Nice post! Just one small terminology comment: I wouldn’t qualify list:member as a functional predicate (which implies that for one subject, there is just one object).

I would qualify list:member as a non-deterministic (one subject, N possible objects) builtin (the engine knows how to derive truth values for it) predicate.

Cheers!
y
1. admin says:
  
  November 6, 2009 at 11:28 am
  
  Hi Yves,
  
  Thanks for the clarification! There seems to be no phrase to describe this feature that everyone is happy with. So far we have:
  
  * Magic Predicates
  * Magic Properties
  * Property Functions
  * Functional Predicates
  
  I don’t really like the “Magic” ones, and have tended to prefer property functions. I’ve been using “Functional Predicates” lately as I picked up the term from Lee Feigenbaum, but clearly its got some additional connotations that are confusing. Perhaps “property functions” is a less confusing term.
Holger Knublauch says:

November 6, 2009 at 5:51 pm

Thanks, Leigh. Yes I can see that your vocabulary covers aspects that are not in the SPIN vocabulary, and these aspects perfectly make sense.
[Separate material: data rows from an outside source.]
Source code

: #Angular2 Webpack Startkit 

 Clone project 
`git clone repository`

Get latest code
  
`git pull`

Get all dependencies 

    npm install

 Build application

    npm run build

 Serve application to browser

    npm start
All I wanted to clarify is that for the overlapping bits (i.e. function interface declarations), we (as a community) should attempt to reuse existing and established vocabularies. SPIN has been “out there” for almost a year now, and I know of many groups that use it. Furthermore it is supported by a free editing tool (TopBraid Composer) and an open source API. I hope it will be in the spirit of the Semantic Web to link to the same URIs for properties and classes that really mean the same. The more we do this, the more likely it will be to get widely deployed. And yes, for the parts not in SPIN it is perfectly fine to use another namespace. I really hope that either the W3C will one day add such a generic SPARQL extension point declaration mechanism, or at least some de-facto standard emerges.

BTW, I am also not thrilled about the term MagicProperty, and I had thought long about how to name them in SPIN. I went for spin:MagicProperty because they are really declared as rdf:Properties as well. The term “property function” is IMHO confusing because it overlaps with the term “function”, which means something similar but for FILTER and project statements. It is not a good idea to have two identifiers for distinct things, and one identifier is a sub string of the other…